··· 抜粋本文
素直に読む黙示録【ヨハネの黙示録_30】

創世記
ヨハネの黙示録
ローマ人への手紙

「ヨハネの黙示録を終えて ― 創世記からながめる黙示録」

〈はじめに〉
 今回は、聖書の最後の書簡である「ヨハネの黙示録」と聖書の最初の書簡である「創世記」とのつながりから、もう一度「ヨハネの黙示録」をながめてみましょう。
 創世記とヨハネの黙示録を交互に読んでいきます。

 創世記1章1節
1:1 はじめに神は天と地とを創造された。

 → 創世記は、創造主である神さまが天と地を創造したと教えています。

 ヨハネの黙示録21章1節
21:1 わたしはまた、新しい天と新しい地とを見た。先の天と地とは消え去り、海もなくなってしまった。

 → ヨハネの黙示録では、新しい天と地について記されています。海がないのは、罪をきれいにするための海の必要がなくなったためとお話ししました。

 創世記1章16節
1:16 神は二つの大きな光を造り、大きい光に昼をつかさどらせ、小さい光に夜をつかさどらせ、また星を造られた。

 → 創世記で神さまは、太陽、月、星の光る天体が造られます。
······
··· 記録データ
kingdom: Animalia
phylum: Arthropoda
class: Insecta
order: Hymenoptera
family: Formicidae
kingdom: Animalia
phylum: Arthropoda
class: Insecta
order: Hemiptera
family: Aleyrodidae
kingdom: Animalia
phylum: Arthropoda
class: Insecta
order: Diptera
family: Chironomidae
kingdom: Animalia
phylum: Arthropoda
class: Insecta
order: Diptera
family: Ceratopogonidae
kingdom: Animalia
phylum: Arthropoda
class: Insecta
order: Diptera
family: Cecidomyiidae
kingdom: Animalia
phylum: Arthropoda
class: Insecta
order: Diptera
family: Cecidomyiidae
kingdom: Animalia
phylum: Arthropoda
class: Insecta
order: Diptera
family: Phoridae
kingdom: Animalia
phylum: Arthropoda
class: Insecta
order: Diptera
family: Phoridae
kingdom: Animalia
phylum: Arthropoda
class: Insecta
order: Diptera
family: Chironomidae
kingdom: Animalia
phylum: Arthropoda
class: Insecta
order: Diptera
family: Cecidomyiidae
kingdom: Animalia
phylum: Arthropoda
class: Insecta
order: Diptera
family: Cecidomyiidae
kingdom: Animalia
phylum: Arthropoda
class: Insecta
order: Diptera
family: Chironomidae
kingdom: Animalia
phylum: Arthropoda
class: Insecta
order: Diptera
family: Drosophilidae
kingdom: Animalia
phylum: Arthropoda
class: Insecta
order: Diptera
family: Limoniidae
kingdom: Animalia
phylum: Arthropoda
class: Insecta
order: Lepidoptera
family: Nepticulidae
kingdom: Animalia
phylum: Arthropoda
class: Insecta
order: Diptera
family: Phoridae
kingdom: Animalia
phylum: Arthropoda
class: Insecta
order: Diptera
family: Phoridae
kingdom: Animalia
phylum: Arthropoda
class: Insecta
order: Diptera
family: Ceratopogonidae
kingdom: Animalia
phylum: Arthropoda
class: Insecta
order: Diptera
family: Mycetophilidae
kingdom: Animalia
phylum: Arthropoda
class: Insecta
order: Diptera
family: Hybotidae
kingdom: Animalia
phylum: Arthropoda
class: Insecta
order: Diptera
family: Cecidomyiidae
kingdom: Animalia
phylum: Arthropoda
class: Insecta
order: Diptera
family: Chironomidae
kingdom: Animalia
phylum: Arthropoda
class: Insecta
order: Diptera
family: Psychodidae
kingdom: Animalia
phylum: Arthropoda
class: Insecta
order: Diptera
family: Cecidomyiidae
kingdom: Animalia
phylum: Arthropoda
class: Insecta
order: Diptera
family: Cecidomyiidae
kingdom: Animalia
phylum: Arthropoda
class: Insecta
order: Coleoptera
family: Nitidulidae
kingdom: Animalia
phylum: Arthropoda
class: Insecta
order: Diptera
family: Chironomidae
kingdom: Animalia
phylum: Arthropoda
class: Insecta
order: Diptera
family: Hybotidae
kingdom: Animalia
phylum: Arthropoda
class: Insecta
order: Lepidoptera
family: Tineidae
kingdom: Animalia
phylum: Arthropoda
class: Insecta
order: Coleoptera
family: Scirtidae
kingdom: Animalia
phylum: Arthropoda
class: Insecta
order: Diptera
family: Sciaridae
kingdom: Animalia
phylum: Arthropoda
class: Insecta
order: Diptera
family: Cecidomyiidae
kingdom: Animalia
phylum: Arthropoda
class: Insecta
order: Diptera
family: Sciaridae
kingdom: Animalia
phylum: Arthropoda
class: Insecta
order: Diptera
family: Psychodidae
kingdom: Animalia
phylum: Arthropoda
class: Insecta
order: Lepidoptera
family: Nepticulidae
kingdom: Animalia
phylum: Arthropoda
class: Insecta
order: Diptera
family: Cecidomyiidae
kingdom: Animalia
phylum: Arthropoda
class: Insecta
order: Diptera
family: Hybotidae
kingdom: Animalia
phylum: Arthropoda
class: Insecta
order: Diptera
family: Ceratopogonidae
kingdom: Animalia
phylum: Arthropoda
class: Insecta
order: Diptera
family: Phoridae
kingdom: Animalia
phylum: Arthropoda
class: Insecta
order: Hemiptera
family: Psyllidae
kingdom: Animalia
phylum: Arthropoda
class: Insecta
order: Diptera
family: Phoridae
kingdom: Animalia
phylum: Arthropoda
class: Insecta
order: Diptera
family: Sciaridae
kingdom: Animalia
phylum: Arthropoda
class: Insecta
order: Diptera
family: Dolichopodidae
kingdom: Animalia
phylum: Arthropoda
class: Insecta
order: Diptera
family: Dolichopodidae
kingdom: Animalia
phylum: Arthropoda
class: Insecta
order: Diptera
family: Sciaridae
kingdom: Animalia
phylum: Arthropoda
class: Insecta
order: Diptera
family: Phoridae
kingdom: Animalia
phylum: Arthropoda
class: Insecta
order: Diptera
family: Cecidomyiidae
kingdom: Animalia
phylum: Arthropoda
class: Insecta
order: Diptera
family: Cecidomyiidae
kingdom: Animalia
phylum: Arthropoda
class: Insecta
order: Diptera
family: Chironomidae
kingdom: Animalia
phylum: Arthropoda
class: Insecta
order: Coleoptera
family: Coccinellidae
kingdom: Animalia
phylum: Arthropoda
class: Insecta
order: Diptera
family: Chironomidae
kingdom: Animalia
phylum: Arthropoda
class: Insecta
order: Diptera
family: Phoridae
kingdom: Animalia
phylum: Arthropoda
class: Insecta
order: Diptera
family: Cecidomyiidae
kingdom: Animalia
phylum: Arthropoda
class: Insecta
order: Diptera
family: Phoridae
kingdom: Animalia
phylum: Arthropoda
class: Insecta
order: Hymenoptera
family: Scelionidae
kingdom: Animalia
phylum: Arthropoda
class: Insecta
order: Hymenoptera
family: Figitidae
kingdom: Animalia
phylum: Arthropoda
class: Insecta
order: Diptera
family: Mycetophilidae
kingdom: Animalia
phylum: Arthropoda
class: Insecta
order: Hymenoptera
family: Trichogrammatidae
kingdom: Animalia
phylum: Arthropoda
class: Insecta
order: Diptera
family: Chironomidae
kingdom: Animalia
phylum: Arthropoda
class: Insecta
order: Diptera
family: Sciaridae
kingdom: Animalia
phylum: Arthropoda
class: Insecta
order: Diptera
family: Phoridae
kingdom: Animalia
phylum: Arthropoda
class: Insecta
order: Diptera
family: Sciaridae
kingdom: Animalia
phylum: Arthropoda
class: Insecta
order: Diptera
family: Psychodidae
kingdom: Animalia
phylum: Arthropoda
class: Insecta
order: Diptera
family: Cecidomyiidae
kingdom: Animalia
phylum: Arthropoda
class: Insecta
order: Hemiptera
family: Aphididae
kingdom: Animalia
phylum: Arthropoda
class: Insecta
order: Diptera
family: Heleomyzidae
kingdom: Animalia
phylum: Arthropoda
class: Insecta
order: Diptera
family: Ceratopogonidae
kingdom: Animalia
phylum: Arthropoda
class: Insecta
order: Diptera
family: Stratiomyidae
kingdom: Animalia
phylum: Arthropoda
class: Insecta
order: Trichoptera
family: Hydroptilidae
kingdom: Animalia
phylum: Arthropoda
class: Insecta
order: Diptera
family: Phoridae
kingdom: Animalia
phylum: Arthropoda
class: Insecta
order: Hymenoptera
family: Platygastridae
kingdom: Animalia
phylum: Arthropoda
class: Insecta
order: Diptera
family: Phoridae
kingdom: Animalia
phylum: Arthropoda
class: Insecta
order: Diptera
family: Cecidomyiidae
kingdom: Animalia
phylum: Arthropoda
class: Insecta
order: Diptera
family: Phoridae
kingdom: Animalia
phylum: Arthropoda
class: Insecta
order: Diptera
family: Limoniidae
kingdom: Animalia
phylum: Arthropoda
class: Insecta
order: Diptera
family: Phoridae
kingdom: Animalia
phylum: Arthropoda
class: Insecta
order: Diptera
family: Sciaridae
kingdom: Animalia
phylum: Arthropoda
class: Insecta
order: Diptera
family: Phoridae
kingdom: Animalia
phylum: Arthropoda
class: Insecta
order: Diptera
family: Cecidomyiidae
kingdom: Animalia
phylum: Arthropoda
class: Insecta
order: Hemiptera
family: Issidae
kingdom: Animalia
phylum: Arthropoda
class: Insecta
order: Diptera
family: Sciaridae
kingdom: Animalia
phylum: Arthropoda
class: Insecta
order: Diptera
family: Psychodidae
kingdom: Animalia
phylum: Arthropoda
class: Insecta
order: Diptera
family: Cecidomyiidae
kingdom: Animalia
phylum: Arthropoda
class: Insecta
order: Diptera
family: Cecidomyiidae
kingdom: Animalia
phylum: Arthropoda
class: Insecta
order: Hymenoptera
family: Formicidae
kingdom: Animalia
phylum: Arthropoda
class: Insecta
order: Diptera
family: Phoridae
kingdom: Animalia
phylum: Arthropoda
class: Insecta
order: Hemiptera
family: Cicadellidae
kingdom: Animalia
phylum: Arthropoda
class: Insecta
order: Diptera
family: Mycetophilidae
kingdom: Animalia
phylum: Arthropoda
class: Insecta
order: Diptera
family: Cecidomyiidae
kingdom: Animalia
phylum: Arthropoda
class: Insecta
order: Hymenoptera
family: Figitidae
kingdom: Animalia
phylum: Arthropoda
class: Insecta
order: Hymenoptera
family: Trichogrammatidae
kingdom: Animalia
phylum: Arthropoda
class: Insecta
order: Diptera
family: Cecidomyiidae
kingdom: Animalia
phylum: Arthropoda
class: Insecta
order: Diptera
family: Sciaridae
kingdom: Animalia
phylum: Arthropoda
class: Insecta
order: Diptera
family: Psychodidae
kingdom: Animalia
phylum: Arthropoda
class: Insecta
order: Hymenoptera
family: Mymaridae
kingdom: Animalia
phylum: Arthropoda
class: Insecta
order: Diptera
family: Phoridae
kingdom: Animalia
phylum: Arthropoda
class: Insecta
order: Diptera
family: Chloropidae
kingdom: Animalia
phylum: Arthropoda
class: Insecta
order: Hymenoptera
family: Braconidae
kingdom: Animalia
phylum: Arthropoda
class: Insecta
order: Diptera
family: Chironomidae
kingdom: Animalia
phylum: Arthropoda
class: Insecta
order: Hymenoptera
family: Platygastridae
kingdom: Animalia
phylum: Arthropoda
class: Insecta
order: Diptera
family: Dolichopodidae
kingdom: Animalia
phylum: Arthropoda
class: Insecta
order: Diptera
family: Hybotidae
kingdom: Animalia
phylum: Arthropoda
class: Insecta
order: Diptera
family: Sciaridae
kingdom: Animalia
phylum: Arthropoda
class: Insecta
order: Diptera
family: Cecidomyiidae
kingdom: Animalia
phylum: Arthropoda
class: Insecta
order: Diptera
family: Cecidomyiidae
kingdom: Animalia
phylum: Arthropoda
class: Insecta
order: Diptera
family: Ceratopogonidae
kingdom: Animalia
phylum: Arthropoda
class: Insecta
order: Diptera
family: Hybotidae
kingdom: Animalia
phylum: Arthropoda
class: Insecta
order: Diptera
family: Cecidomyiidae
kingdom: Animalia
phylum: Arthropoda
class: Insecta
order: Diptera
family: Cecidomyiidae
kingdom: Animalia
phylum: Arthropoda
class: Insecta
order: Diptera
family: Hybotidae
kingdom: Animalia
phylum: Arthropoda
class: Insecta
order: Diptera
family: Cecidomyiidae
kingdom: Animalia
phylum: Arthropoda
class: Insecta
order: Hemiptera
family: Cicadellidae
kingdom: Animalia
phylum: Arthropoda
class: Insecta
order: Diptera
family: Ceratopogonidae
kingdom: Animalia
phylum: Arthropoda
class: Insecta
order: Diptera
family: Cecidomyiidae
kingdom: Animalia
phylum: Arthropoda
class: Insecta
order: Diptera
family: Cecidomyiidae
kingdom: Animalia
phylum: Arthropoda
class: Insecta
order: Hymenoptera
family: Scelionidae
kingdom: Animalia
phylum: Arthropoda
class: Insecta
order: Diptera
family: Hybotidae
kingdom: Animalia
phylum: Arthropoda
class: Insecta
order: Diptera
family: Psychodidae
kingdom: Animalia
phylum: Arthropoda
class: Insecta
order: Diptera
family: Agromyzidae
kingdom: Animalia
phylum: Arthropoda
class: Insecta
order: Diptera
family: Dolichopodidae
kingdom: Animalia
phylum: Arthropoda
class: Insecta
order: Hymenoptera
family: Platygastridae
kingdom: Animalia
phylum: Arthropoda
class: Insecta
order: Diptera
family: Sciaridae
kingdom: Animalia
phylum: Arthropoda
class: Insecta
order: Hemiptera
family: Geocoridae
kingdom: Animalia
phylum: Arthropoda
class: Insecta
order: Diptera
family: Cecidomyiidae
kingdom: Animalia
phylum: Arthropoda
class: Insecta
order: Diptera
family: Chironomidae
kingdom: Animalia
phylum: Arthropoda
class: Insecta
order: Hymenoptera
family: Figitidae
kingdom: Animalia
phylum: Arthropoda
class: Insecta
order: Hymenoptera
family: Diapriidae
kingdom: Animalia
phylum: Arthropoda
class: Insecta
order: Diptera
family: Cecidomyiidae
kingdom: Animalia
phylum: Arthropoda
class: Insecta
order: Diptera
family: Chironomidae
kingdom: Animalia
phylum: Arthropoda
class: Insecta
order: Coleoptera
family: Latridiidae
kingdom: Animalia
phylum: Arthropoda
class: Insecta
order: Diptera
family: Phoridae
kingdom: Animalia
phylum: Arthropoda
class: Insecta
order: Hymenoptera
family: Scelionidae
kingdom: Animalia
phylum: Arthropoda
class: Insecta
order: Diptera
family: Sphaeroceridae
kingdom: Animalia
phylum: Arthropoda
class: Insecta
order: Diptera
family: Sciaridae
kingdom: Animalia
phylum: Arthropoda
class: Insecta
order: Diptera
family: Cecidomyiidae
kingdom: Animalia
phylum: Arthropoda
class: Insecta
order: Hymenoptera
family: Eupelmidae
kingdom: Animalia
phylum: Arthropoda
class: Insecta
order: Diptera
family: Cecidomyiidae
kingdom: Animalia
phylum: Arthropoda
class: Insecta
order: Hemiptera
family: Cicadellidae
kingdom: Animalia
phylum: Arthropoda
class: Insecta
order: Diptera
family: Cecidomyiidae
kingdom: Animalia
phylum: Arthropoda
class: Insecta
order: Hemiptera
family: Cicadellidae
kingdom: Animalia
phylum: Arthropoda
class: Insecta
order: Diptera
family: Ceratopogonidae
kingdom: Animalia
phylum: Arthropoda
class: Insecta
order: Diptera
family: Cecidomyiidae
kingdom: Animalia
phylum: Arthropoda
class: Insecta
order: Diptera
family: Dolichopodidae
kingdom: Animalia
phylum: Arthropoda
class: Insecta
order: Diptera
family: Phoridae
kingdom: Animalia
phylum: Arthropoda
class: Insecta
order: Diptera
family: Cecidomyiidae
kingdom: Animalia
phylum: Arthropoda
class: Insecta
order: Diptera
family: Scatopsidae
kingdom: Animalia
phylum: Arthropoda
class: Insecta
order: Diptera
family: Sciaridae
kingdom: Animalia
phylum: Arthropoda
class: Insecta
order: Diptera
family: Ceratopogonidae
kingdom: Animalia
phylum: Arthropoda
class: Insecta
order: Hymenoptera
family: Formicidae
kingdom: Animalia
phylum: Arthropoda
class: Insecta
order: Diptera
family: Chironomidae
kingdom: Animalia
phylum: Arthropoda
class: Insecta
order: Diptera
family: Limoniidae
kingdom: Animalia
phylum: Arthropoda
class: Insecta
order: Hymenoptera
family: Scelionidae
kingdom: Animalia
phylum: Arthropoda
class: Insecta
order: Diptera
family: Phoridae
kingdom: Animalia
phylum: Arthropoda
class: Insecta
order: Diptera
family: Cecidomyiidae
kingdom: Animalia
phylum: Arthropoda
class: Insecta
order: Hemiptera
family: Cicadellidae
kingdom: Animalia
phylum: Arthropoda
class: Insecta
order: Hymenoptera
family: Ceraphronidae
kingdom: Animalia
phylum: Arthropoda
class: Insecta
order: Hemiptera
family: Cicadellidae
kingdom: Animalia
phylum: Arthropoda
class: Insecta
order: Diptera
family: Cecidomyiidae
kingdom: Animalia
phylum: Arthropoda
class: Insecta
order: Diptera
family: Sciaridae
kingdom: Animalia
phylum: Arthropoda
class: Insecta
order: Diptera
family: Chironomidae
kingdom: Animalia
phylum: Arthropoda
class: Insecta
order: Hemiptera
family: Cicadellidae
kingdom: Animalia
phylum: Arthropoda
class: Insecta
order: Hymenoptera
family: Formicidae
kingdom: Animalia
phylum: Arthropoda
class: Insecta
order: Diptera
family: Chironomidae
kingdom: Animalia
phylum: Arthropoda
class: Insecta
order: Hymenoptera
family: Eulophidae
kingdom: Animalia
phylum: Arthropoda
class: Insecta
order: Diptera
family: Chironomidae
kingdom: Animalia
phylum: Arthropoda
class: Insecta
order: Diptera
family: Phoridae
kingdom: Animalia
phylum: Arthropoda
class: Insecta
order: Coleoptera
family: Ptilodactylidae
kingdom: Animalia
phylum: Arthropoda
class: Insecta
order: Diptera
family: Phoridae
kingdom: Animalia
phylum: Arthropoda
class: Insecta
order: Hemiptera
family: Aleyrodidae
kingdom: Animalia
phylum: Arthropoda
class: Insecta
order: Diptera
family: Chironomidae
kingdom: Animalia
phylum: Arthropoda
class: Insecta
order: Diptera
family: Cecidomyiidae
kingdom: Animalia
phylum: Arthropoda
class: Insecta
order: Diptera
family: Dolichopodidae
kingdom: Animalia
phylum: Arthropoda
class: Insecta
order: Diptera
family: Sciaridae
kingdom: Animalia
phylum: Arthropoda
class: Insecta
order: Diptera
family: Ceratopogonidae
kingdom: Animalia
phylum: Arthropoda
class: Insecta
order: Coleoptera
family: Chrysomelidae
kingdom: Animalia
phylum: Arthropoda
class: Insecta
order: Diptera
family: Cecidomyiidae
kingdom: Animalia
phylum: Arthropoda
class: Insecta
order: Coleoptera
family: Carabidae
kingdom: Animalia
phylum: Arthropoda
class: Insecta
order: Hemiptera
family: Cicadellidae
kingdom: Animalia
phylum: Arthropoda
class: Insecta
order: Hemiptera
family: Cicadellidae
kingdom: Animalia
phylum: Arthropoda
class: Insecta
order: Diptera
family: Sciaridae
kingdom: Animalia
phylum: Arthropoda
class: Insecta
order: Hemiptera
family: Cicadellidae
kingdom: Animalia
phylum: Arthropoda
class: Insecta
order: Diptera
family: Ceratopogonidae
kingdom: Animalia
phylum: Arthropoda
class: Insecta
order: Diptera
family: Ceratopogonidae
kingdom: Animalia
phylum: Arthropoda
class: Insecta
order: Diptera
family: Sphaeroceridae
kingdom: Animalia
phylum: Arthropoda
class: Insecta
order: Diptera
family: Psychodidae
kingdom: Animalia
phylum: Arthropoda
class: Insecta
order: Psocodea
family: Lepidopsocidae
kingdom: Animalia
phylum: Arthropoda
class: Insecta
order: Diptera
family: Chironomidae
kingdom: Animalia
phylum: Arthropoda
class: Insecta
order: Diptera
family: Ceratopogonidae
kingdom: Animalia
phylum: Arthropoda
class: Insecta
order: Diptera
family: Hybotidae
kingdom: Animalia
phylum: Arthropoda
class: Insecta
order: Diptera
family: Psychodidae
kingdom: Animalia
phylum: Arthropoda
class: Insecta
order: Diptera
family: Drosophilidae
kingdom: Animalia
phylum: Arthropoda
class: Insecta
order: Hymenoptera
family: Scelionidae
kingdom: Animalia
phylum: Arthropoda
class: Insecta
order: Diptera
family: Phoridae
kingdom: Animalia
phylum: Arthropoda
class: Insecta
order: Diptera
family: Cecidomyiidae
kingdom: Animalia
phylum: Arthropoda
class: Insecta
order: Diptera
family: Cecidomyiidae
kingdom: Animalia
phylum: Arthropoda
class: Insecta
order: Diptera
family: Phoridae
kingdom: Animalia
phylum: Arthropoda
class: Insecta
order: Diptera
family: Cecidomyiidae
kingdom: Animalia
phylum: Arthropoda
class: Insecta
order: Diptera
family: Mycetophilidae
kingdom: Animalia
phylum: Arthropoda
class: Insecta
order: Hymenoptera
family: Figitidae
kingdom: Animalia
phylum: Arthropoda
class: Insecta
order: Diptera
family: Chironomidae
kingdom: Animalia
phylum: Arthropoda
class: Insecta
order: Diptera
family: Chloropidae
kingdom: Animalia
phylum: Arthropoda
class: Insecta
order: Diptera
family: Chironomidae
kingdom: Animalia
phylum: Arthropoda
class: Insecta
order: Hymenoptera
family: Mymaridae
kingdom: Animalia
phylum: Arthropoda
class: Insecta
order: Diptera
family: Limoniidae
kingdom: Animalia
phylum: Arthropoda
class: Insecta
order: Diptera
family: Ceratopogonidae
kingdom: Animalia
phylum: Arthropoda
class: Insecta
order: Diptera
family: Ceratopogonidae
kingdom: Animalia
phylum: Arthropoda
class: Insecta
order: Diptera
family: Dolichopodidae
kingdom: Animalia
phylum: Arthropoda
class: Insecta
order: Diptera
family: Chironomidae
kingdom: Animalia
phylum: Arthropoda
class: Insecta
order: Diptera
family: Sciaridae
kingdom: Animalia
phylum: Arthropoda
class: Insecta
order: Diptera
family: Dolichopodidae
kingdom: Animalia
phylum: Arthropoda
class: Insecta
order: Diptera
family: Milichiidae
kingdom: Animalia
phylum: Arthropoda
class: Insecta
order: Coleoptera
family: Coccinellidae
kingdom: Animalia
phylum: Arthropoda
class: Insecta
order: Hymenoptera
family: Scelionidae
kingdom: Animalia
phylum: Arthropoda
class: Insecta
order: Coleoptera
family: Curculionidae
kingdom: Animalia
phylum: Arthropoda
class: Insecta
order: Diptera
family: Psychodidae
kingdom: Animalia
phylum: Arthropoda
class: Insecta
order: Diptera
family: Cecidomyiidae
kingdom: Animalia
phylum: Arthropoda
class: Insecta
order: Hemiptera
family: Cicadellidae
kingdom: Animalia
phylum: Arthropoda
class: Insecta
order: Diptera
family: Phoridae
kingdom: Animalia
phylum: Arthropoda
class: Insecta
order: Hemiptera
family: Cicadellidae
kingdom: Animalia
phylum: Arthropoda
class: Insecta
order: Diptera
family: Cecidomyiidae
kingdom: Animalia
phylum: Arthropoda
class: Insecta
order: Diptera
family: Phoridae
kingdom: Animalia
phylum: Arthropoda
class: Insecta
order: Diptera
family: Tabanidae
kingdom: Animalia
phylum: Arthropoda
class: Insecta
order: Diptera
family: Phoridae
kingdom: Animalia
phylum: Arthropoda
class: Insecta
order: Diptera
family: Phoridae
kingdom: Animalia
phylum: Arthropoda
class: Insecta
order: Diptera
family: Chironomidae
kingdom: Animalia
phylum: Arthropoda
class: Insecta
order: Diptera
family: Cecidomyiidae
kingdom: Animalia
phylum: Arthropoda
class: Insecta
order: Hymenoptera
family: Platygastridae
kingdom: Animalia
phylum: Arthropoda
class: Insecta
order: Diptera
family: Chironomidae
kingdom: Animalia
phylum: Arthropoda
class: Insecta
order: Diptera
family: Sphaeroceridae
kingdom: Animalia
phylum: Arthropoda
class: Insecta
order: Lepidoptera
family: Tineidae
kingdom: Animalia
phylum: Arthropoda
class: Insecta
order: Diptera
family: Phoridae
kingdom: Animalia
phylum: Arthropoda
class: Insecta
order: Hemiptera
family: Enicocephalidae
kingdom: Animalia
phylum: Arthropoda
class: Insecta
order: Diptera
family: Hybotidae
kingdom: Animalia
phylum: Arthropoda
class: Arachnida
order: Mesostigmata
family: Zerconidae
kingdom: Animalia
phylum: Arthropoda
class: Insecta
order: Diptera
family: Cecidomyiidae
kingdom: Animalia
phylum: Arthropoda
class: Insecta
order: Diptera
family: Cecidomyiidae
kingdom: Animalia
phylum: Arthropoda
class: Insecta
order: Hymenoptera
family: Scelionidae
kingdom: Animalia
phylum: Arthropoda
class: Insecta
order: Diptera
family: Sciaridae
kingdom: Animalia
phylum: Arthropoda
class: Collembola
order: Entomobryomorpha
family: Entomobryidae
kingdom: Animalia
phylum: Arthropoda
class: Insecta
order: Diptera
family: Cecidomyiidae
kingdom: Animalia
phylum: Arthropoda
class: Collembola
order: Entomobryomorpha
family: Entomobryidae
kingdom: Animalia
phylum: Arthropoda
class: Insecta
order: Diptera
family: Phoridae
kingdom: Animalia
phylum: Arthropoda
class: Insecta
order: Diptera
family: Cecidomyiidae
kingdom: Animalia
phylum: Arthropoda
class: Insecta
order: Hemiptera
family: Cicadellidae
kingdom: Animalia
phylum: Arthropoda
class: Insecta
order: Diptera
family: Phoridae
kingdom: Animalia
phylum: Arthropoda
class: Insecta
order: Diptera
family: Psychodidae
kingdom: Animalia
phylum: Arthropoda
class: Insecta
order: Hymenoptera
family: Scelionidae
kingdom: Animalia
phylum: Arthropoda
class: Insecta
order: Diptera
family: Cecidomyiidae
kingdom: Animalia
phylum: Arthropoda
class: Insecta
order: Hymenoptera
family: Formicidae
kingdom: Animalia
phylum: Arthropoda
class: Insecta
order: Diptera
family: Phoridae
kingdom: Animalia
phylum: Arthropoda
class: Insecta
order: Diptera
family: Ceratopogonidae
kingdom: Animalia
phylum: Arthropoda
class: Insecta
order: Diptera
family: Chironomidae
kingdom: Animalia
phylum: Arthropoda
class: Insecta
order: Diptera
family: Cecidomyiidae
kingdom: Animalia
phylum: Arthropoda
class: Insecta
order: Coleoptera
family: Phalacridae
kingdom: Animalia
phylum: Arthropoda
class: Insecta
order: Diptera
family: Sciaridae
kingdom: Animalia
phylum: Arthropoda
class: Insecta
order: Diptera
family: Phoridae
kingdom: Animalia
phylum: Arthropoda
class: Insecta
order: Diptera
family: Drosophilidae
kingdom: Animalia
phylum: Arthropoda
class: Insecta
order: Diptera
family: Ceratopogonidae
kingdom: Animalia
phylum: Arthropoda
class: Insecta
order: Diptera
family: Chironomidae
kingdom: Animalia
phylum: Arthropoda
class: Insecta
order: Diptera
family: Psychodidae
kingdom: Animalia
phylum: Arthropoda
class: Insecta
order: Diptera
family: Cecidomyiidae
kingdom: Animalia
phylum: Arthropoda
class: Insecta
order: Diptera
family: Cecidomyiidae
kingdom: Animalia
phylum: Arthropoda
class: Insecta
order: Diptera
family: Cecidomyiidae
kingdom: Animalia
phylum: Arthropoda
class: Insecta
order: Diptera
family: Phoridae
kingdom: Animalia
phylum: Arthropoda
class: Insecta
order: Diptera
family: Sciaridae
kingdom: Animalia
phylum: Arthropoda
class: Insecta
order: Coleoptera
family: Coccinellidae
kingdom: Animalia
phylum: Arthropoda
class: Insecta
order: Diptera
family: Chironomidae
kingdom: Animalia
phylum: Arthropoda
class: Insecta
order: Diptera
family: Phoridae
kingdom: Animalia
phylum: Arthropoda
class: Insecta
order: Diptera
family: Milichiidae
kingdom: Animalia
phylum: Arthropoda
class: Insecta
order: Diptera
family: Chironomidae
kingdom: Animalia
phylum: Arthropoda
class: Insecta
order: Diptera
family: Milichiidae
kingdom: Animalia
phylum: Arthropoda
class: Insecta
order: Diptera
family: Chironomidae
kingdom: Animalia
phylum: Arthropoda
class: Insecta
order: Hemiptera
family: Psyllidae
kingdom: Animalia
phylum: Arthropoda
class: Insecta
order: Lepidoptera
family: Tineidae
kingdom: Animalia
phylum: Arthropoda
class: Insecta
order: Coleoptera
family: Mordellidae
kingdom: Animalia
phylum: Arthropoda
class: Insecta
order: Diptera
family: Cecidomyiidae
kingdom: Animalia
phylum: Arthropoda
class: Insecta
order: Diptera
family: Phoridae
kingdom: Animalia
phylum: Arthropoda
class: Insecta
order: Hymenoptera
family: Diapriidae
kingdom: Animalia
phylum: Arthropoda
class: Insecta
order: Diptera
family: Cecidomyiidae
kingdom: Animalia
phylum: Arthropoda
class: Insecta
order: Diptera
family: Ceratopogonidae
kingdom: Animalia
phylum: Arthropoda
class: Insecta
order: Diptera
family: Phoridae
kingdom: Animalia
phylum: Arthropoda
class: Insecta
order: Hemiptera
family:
······
*課題 1:*
創世記と黙示録を比べた本文について、次の問いに答えてください。
(a) ヨハネの黙示録21章1節では、先の天と地が消え去ったほかに、何がなくなったとされていますか。
(b) 創世記1章16節で、大きい光につかさどらせたものは何ですか。
(c) 〈はじめに〉では、二つの書をどのように読んでいくと述べていますか。
*課題 2:*
創世記と黙示録を比べた本文を、最後の一文の後から書き進めてください。

*最終解答 1:*
(a) 海です。
(b) 昼です。
(c) 創世記とヨハネの黙示録を交互に読んでいくと述べています。

*最終解答 2:*
 ヨハネの黙示録21章23節
21:23 都は、日や月がそれを照す必要がない。神の栄光が都を明るくし、小羊が都のあかりだからである。

 → 黙示録では、神さまご自身の栄光の輝きが光となることを記しています。

 創世記3章23節
3:23 そこで主なる神は彼をエデンの園から追い出して、人が造られたその土を耕させられた。

 → 創世記では、失われた楽園(エデンの園)について述べています。

 ヨハネの黙示録22章2節
22:2 都の大通りの中央を流れている。川の両側にはいのちの木があって、十二種の実を結び、その実は毎月みのり、その木の葉は諸国民をいやす。

 → ヨハネの黙示録は、回復された楽園を描いています。

 創世記3章1節a
3:1a さて主なる神が造られた野の生き物のうちで、へびが最も狡猾であった。…

→ 創世記は、サタンの狡猾を伝え、人への影響力の強さ(その力の強大さ)を強く示しています。

 ヨハネの黙示録20章10節
20:10 そして、彼らを惑わした悪魔は、火と硫黄との池に投げ込まれた。そこには、獣もにせ預言者もいて、彼らは世々限りなく日夜、苦しめられるのである。

 → ヨハネの黙示録では、サタンは火と硫黄との池に投げ込まれ滅びます。

 創世記3章8節
3:8 彼らは、日の涼しい風の吹くころ、園の中に主なる神の歩まれる音を聞いた。そこで、人とその妻とは主なる神の顔を避けて、園の木の間に身を隠した。

 → 創世記では、人は神さまの御顔を避けて身を隠します。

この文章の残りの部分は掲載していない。